TASK REQUIREMENTS -> Transcribe the full listing below exactly.

——————

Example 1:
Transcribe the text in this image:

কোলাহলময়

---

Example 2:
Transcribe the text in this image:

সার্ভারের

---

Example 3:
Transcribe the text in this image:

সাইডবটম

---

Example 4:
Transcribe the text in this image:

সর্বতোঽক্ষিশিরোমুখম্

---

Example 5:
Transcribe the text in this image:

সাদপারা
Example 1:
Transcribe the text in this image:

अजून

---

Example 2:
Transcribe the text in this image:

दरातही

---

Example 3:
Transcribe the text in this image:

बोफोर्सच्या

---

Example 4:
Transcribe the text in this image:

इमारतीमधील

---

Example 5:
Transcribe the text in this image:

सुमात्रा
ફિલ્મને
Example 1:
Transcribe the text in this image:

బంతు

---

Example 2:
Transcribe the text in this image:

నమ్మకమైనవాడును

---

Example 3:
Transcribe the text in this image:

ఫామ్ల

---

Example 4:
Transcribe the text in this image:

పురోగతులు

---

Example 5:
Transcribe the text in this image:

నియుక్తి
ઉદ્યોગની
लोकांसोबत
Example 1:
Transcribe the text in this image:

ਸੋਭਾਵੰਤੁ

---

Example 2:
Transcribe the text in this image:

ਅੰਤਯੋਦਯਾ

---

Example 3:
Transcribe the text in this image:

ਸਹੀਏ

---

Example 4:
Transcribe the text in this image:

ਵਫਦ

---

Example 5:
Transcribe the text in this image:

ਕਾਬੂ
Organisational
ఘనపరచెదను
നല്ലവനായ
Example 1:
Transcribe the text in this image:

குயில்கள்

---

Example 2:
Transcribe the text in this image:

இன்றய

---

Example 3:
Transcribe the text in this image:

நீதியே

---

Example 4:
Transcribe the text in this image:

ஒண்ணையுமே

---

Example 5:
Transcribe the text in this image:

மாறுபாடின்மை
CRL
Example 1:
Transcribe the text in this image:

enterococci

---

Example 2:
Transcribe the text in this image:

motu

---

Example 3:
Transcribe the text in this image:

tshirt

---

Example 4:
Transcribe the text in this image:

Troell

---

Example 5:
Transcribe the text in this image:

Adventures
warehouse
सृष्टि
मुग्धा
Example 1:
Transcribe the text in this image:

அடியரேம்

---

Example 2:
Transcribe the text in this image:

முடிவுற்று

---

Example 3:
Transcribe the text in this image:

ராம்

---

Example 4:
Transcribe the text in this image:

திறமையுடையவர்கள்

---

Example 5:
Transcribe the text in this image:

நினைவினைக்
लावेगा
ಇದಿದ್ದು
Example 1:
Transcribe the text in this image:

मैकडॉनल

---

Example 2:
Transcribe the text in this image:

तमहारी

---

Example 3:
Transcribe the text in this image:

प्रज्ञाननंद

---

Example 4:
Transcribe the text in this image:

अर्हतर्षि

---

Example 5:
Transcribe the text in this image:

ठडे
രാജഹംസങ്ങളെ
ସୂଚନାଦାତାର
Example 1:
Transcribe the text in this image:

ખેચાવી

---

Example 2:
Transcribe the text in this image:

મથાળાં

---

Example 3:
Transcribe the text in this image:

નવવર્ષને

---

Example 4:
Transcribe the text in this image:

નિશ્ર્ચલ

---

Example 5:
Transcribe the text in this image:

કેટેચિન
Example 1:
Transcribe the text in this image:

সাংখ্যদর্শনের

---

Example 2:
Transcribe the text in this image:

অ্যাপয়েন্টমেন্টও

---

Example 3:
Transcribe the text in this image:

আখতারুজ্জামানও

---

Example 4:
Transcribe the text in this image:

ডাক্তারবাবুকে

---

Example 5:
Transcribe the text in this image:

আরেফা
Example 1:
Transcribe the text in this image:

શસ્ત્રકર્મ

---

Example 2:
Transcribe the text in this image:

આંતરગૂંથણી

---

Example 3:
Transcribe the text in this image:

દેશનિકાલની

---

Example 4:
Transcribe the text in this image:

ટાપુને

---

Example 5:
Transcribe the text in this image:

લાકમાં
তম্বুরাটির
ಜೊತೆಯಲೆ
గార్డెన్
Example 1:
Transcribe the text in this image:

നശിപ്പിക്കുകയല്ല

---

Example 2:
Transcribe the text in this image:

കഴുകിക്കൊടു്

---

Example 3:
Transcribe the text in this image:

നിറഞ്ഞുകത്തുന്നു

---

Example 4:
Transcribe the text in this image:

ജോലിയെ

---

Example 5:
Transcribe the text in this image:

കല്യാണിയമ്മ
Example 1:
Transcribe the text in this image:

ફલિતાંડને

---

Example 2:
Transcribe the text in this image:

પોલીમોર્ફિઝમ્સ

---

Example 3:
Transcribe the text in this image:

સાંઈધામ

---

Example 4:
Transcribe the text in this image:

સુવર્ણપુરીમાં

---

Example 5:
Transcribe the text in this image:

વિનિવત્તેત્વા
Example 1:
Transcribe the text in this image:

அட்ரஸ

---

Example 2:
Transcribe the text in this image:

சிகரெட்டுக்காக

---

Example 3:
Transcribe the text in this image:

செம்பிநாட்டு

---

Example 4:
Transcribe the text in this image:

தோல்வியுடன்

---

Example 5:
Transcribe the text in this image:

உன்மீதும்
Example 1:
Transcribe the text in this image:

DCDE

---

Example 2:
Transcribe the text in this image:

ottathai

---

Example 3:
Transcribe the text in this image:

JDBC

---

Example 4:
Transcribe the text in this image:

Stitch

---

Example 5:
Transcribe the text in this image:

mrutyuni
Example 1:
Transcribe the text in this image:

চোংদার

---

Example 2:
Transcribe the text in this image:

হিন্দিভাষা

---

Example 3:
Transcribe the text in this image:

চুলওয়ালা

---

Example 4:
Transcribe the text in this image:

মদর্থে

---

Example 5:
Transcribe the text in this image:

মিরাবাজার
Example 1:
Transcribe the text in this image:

——————

RESULT ->
Example 1:
Transcribe the text in this image:

কোলাহলময়

---

Example 2:
Transcribe the text in this image:

সার্ভারের

---

Example 3:
Transcribe the text in this image:

সাইডবটম

---

Example 4:
Transcribe the text in this image:

সর্বতোঽক্ষিশিরোমুখম্

---

Example 5:
Transcribe the text in this image:

সাদপারা
Example 1:
Transcribe the text in this image:

अजून

---

Example 2:
Transcribe the text in this image:

दरातही

---

Example 3:
Transcribe the text in this image:

बोफोर्सच्या

---

Example 4:
Transcribe the text in this image:

इमारतीमधील

---

Example 5:
Transcribe the text in this image:

सुमात्रा
ફિલ્મને
Example 1:
Transcribe the text in this image:

బంతు

---

Example 2:
Transcribe the text in this image:

నమ్మకమైనవాడును

---

Example 3:
Transcribe the text in this image:

ఫామ్ల

---

Example 4:
Transcribe the text in this image:

పురోగతులు

---

Example 5:
Transcribe the text in this image:

నియుక్తి
ઉદ્યોગની
लोकांसोबत
Example 1:
Transcribe the text in this image:

ਸੋਭਾਵੰਤੁ

---

Example 2:
Transcribe the text in this image:

ਅੰਤਯੋਦਯਾ

---

Example 3:
Transcribe the text in this image:

ਸਹੀਏ

---

Example 4:
Transcribe the text in this image:

ਵਫਦ

---

Example 5:
Transcribe the text in this image:

ਕਾਬੂ
Organisational
ఘనపరచెదను
നല്ലവനായ
Example 1:
Transcribe the text in this image:

குயில்கள்

---

Example 2:
Transcribe the text in this image:

இன்றய

---

Example 3:
Transcribe the text in this image:

நீதியே

---

Example 4:
Transcribe the text in this image:

ஒண்ணையுமே

---

Example 5:
Transcribe the text in this image:

மாறுபாடின்மை
CRL
Example 1:
Transcribe the text in this image:

enterococci

---

Example 2:
Transcribe the text in this image:

motu

---

Example 3:
Transcribe the text in this image:

tshirt

---

Example 4:
Transcribe the text in this image:

Troell

---

Example 5:
Transcribe the text in this image:

Adventures
warehouse
सृष्टि
मुग्धा
Example 1:
Transcribe the text in this image:

அடியரேம்

---

Example 2:
Transcribe the text in this image:

முடிவுற்று

---

Example 3:
Transcribe the text in this image:

ராம்

---

Example 4:
Transcribe the text in this image:

திறமையுடையவர்கள்

---

Example 5:
Transcribe the text in this image:

நினைவினைக்
लावेगा
ಇದಿದ್ದು
Example 1:
Transcribe the text in this image:

मैकडॉनल

---

Example 2:
Transcribe the text in this image:

तमहारी

---

Example 3:
Transcribe the text in this image:

प्रज्ञाननंद

---

Example 4:
Transcribe the text in this image:

अर्हतर्षि

---

Example 5:
Transcribe the text in this image:

ठडे
രാജഹംസങ്ങളെ
ସୂଚନାଦାତାର
Example 1:
Transcribe the text in this image:

ખેચાવી

---

Example 2:
Transcribe the text in this image:

મથાળાં

---

Example 3:
Transcribe the text in this image:

નવવર્ષને

---

Example 4:
Transcribe the text in this image:

નિશ્ર્ચલ

---

Example 5:
Transcribe the text in this image:

કેટેચિન
Example 1:
Transcribe the text in this image:

সাংখ্যদর্শনের

---

Example 2:
Transcribe the text in this image:

অ্যাপয়েন্টমেন্টও

---

Example 3:
Transcribe the text in this image:

আখতারুজ্জামানও

---

Example 4:
Transcribe the text in this image:

ডাক্তারবাবুকে

---

Example 5:
Transcribe the text in this image:

আরেফা
Example 1:
Transcribe the text in this image:

શસ્ત્રકર્મ

---

Example 2:
Transcribe the text in this image:

આંતરગૂંથણી

---

Example 3:
Transcribe the text in this image:

દેશનિકાલની

---

Example 4:
Transcribe the text in this image:

ટાપુને

---

Example 5:
Transcribe the text in this image:

લાકમાં
তম্বুরাটির
ಜೊತೆಯಲೆ
గార్డెన్
Example 1:
Transcribe the text in this image:

നശിപ്പിക്കുകയല്ല

---

Example 2:
Transcribe the text in this image:

കഴുകിക്കൊടു്

---

Example 3:
Transcribe the text in this image:

നിറഞ്ഞുകത്തുന്നു

---

Example 4:
Transcribe the text in this image:

ജോലിയെ

---

Example 5:
Transcribe the text in this image:

കല്യാണിയമ്മ
Example 1:
Transcribe the text in this image:

ફલિતાંડને

---

Example 2:
Transcribe the text in this image:

પોલીમોર્ફિઝમ્સ

---

Example 3:
Transcribe the text in this image:

સાંઈધામ

---

Example 4:
Transcribe the text in this image:

સુવર્ણપુરીમાં

---

Example 5:
Transcribe the text in this image:

વિનિવત્તેત્વા
Example 1:
Transcribe the text in this image:

அட்ரஸ

---

Example 2:
Transcribe the text in this image:

சிகரெட்டுக்காக

---

Example 3:
Transcribe the text in this image:

செம்பிநாட்டு

---

Example 4:
Transcribe the text in this image:

தோல்வியுடன்

---

Example 5:
Transcribe the text in this image:

உன்மீதும்
Example 1:
Transcribe the text in this image:

DCDE

---

Example 2:
Transcribe the text in this image:

ottathai

---

Example 3:
Transcribe the text in this image:

JDBC

---

Example 4:
Transcribe the text in this image:

Stitch

---

Example 5:
Transcribe the text in this image:

mrutyuni
Example 1:
Transcribe the text in this image:

চোংদার

---

Example 2:
Transcribe the text in this image:

হিন্দিভাষা

---

Example 3:
Transcribe the text in this image:

চুলওয়ালা

---

Example 4:
Transcribe the text in this image:

মদর্থে

---

Example 5:
Transcribe the text in this image:

মিরাবাজার
Example 1:
Transcribe the text in this image:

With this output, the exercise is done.